Exercise objective> Your answer should be the lines below from the one holding "thumb cmc: (170, 5)" through the one holding "thumb ip: (159, 47)", copied exactly and with nothing else.

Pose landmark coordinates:

-------------------------

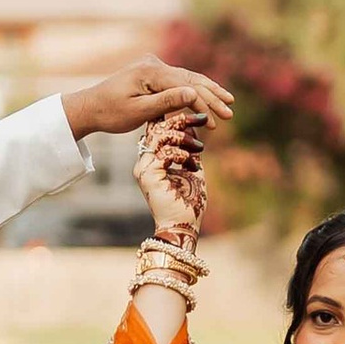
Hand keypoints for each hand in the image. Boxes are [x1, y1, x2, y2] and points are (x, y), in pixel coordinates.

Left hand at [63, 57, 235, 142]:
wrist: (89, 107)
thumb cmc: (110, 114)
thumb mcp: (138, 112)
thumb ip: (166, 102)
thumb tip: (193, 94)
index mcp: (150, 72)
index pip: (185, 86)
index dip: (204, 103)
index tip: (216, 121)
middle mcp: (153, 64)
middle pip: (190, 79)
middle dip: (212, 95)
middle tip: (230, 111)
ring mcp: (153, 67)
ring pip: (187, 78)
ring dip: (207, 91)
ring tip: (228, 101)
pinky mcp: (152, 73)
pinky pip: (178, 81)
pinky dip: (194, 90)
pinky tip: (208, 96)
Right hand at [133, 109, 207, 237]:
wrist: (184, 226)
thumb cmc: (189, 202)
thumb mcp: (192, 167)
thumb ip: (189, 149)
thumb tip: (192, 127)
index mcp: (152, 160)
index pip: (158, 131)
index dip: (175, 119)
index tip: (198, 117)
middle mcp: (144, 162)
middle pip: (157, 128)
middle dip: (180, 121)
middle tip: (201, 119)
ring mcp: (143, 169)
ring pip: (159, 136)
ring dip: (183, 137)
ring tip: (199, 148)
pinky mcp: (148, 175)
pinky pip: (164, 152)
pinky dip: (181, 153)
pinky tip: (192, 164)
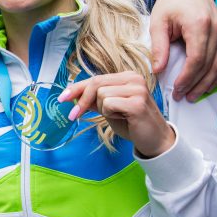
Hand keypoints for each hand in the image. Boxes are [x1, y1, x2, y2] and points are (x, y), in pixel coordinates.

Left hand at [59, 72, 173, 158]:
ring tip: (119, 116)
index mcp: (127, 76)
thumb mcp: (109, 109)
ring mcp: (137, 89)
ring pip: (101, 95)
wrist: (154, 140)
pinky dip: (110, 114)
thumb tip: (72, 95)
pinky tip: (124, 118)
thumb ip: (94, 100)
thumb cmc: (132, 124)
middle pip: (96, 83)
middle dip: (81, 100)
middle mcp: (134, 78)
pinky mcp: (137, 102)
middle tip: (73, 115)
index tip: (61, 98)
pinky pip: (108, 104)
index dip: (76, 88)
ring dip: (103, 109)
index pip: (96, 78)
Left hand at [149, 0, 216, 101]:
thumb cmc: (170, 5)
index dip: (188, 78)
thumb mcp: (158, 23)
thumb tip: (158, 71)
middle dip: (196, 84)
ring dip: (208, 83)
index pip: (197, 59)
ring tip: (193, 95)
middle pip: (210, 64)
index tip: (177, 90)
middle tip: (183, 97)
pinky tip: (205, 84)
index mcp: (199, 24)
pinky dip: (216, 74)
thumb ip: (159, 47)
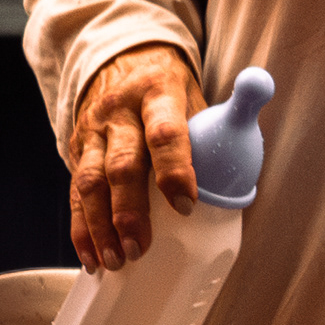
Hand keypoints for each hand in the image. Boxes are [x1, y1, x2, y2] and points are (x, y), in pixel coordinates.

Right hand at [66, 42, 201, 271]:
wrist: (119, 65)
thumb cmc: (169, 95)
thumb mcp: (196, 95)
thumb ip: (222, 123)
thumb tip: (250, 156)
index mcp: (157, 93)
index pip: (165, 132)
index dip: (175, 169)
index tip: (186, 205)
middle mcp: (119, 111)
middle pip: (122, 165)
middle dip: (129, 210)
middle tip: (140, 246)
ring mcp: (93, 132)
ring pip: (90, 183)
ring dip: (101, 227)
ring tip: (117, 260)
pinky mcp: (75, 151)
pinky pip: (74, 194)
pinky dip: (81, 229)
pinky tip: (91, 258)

-------------------------

Problem solution>
thumb cmc: (170, 5)
index dip: (188, 78)
thumb mcp: (158, 23)
thumb tip: (158, 71)
middle dip: (196, 84)
ring dip: (208, 83)
index pip: (197, 59)
ring tip: (193, 95)
middle pip: (210, 64)
index tip: (177, 90)
middle tip: (183, 97)
pinky tip: (205, 84)
index mcp: (199, 24)
pinky dip: (216, 74)
thumb ip: (159, 47)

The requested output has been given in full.